The only one that corresponds is War. Revelation 6:4 says, “And there went out another horse that was red: and power was given to him that sat thereon to take peace from the earth, and that they should kill one another: and there was given unto him a great sword.” Obviously, we can make the connection between the East of West and Revelation imagery through the color. The question on my mind, then, is why keep only War corresponding to the color in the Bible? This is, unfortunately, not something I can answer quite yet.
Famine is green, which is not mentioned in the Bible, but the color has associations with nature. Famine is the inversion of nature, or the lack thereof, so the chosen green tone’s sickly color fits nicely within the visual imagery. While Famine’s visual reading doesn’t correspond with the Bible, it makes sense.
Conquest is blue, and I’m not sure what to make of this at all. Blue isn’t necessarily associated with conquest, unlike Famine’s relationship to nature. To me, this visual reading makes no sense, and I can only assume it is because Hickman and Dragotta wanted to keep with the color scheme.
Of all the horsemen, Death, who appears as both black and white, is the most troubling. In the Bible, death appears on a pale horse, unlike either of the colors Death embodies in the graphic novel. Instead, we see Death as black in flashbacks and follow Death as a white man in the narrative. We know that Death has switched from black to white, potentially upon the matter of Death’s losing something. Two positive readings of this transition are a (possibly moral) purification process (where black is sinful and white is purity) or a gaining of something (black is the absence of color whereas white is all colors, therefore Death has gained something). A negative reading, if we invert the Western meanings of blackness and whiteness, is that Death is deteriorating, possibly becoming more deathly. Some non-Western cultures view white as a color of Death, befitting of his title but troubling in terms of what this means for the narrative, or reincarnation, which is equally apt but troubling for the narrative. Black and white are also at extreme polar ends whereas “pale” in somewhere between the two, undefined and limitless in possibilities. Black and white are also the colors of Death’s companions from the Endless Nation, so perhaps there is some kind of fusion or foreshadowing of Endless Nation’s relationship to Death there.
While I don’t expect the authors to stick strictly to the Biblical imagery, this knowledge is confusing to place within Hickman and Dragotta’s story. It’s certainly something I hope is explained later on. There’s also the matter than in Revelation, descriptions of angels and other “good” figures coming to the moral rescue of mankind is present, whereas this is entirely absent from East of West. Where is God in this story? Are we to understand God is uncaring? Or perhaps, in Nietzsche’s words, dead? Some would say that these questions make East of West brilliant, but I think it just makes it convoluted and pretentious. Your mileage may vary.
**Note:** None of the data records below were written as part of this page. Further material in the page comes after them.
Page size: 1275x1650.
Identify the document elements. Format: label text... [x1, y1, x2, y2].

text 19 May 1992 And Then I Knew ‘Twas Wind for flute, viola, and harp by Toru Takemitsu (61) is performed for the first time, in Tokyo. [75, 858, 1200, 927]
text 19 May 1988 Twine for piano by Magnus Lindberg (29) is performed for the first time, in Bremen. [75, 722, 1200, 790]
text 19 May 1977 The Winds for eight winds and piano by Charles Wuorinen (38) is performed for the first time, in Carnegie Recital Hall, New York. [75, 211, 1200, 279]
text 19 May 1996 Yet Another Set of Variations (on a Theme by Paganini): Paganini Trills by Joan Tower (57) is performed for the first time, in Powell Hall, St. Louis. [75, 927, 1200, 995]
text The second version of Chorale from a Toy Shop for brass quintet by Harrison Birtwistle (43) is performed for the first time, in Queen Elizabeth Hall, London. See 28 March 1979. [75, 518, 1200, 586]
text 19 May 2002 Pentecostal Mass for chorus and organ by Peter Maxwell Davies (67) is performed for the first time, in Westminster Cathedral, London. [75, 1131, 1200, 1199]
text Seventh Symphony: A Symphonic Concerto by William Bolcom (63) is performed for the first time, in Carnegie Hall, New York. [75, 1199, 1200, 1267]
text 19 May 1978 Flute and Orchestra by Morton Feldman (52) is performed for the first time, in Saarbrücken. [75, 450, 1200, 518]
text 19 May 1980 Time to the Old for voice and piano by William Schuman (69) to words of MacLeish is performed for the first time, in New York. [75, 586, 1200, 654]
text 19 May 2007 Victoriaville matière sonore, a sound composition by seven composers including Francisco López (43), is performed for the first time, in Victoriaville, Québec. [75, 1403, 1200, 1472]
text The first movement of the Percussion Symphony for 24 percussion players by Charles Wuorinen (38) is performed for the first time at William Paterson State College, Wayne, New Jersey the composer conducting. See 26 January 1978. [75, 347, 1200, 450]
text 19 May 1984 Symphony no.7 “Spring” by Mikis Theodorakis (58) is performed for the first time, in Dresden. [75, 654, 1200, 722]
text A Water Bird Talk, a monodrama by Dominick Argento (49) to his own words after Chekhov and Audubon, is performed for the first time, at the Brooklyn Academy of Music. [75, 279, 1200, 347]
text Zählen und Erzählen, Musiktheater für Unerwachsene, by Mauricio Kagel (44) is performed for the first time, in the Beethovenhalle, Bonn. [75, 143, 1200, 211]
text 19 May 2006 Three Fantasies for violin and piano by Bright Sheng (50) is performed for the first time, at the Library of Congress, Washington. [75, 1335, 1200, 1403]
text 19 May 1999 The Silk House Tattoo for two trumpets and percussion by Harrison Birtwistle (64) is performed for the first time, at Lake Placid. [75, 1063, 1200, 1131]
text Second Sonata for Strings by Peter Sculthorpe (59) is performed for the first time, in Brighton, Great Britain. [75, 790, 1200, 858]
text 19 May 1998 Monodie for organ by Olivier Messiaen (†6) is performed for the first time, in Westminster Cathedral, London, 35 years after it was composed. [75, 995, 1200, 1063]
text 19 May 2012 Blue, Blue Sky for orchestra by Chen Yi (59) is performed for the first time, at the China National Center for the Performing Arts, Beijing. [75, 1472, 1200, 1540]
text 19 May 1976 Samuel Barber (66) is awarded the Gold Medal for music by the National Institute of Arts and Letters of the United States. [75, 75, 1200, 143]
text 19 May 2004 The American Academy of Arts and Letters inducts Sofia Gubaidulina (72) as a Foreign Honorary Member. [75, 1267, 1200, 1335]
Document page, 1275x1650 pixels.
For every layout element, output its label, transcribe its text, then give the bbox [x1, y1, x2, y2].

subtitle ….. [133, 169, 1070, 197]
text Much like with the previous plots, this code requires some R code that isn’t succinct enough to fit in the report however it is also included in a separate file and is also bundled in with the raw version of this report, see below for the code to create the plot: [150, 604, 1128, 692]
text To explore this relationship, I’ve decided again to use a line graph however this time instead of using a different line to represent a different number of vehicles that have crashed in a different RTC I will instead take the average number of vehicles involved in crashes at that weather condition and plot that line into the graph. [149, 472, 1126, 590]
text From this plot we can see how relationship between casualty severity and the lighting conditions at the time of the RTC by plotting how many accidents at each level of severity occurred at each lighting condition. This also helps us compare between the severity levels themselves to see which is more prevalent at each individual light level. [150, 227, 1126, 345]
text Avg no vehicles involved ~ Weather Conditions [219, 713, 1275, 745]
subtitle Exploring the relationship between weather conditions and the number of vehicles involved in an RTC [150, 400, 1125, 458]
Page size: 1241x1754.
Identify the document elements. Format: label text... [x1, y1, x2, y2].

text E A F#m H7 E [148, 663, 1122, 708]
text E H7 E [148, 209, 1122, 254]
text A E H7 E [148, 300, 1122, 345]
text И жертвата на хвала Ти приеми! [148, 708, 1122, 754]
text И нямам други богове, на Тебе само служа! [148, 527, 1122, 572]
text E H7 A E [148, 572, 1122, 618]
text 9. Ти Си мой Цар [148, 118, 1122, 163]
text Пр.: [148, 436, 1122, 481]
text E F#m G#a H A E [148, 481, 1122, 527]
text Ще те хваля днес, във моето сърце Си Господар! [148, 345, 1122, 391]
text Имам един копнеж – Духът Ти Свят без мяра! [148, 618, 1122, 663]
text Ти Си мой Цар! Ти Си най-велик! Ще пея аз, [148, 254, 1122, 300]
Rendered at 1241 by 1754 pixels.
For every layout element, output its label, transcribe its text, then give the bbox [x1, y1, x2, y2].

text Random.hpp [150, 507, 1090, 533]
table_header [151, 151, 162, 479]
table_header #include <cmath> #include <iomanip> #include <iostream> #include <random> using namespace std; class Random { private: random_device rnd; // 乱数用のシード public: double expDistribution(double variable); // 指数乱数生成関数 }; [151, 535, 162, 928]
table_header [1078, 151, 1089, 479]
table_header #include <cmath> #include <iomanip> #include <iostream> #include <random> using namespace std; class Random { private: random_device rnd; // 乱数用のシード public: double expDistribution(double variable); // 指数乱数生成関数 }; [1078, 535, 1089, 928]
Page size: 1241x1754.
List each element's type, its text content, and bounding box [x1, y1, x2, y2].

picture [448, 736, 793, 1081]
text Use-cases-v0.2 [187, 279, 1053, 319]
Works Cited: Hickman, Jonathan, writer. East of West v1. Art by Nick Dragotta. Colors by Frank Martin. Letters by Rus Wooton. Berkeley, CA: Image Comics, 2013. Print.
—, writer. East of West v2. Art by Nick Dragotta. Colors by Frank Martin. Letters by Rus Wooton. Berkeley, CA: Image Comics, 2014. Print.
—, writer. East of West v3. Art by Nick Dragotta. Colors by Frank Martin. Letters by Rus Wooton. Berkeley, CA: Image Comics, 2014. Print.